Untuk teman Butet yang saya sebutkan di awal tulisan, kita sebuat saja si Gadis, dari kecil dia mendapat tekanan dari orang tuanya, terutama ibunya, untuk menjadi yang terbaik di kelasnya. Namun, si Gadis tidak memiliki kemampuan untuk itu. Ditambah lagi, dia berada di kelas dengan siswa-siswa yang rata-rata kelasnya tertinggi di sekolah untuk tingkat yang sama...

Kebetulan, si Gadis ini, sebelum dekat dengan Butet, berteman dengan anak-anak yang kurang positif. Entah apa yang terjadi, tapi si Gadis selalu menutup diri. Baru kepada Butet dia mulai bisa bercerita mengenai tekanan ibunya bilamana dia kedapatan meraih nilai yang tidak sesuai dengan standar si ibu...

Kasus mulai jadi terbuka saat dia datang ke sekolah dengan mata merah bekas menangis. Rupanya dia habis dimarahi ibunya. Sulit menutupi cerita ini di kelas. Dan si Gadis mulai terbuka bercerita. Apalagi kelasnya bersimpati dan memberi dukungan...

Kasus menjadi membesar saat si Gadis datang ke sekolah dengan luka-luka di lengannya. Bukan, bukan karena dianiaya. Tapi karena dia melukai dirinya sendiri!...

Butet dan teman-temannya mendorong si Gadis untuk berkonsultasi dengan psikolog sekolah. Dan si Gadis bersedia! Dia mengaku senang, bisa mengungkapkan pikirannya. Dan dia meminta ibunya untuk berkonsultasi ke psikolog di luar sekolah untuk penanganan lebih dalam...

Sayangnya, mereka bertemu dengan psikolog yang kurang cocok. Si Gadis merasa cara komunikasinya kurang tepat. Dan ibunya juga merasa demikian. Bukannya ganti psikolog, si ibu memutuskan untuk menghentikan konsultasi saja!...
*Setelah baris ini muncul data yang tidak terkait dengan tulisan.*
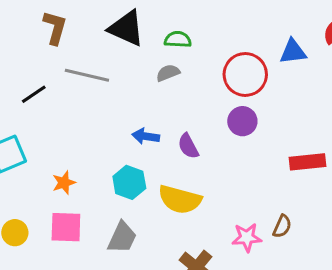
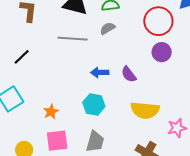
gray line: (87, 75) -> (73, 39), moved
yellow semicircle: (180, 199) -> (145, 110), moved

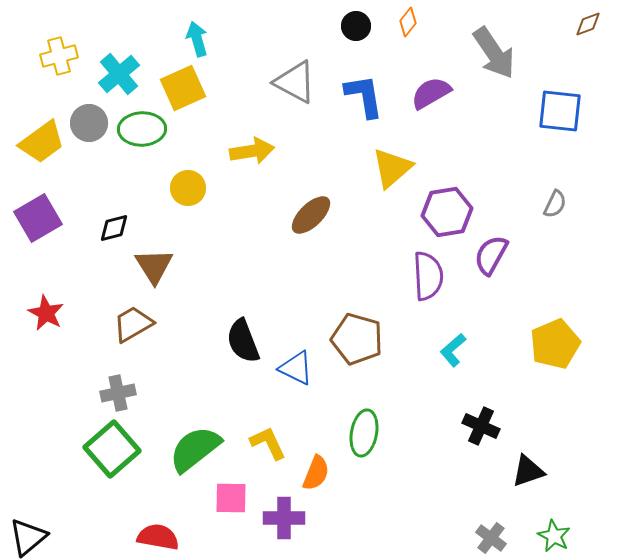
Tak hanya si Gadis, Butet juga kecewa dengan keputusan itu. Tapi dia terus suportif terhadap si Gadis. Menjaga komunikasi, mengajaknya ke luar kalau ada jam kosong yang panjang. Meski tak selalu disambut karena tak diijinkan ibunya...

Beberapa lama si Gadis baik-baik saja. Namun kemudian terjadi insiden kesalahpahaman dengan salah satu sahabat dekat Butet. Si Gadis agak menjauh karena tahu bahwa Butet lebih dekat ke sahabatnya ketimbang padanya. Padahal Butet netral dalam pertikaian. Karena dia tahu, semua berakar pada kesalahpahaman...

Kemarin, setelah beberapa lama, Butet berkesempatan berbincang panjang-lebar dengan si Gadis. Pas sekali dia berniat hendak melukai dirinya sendiri lagi karena kembali depresi. Ibunya menyuruhnya untuk menarik diri dari pertemanan saja. Menurutnya, teman-temannya hanya membawa dampak negatif saja. Atau kalau tidak, si Gadis yang akan menyusahkan teman-temannya!...

Butet bercerita dengan wajah putus asa bagaimana dia berusaha meyakinkan si Gadis bahwa ibunya salah. Tak semua teman memberi dampak negatif. Mungkin beberapa harus dijauhi, tapi yang lain harus tetap dijaga. Karena itulah manfaat punya teman; meringankan sedikit-banyak beban dengan menjadi tempat bercerita. Tidak! Sama sekali tidak memberatkan. Mungkin tidak bisa memberi solusi. Tapi paling tidak dengan adanya teman, akan terasa bahwa kita tidak sendirian...

Dada saya sesak dengan keharuan. Bayi kecil saya sudah menjadi perempuan penuh empati. Kepeduliannya membanggakan hati...

Sudah beberapa lama ini dia tidak mau lagi menjadi dokter hewan. Sudah beberapa lama dia tak tahu mau menjadi apa kelak. Dan akhir-akhir ini dia tertarik pada psikologi. Terlebih saat dia melihat bagaimana teman-temannya terbantukan oleh psikolog di sekolah...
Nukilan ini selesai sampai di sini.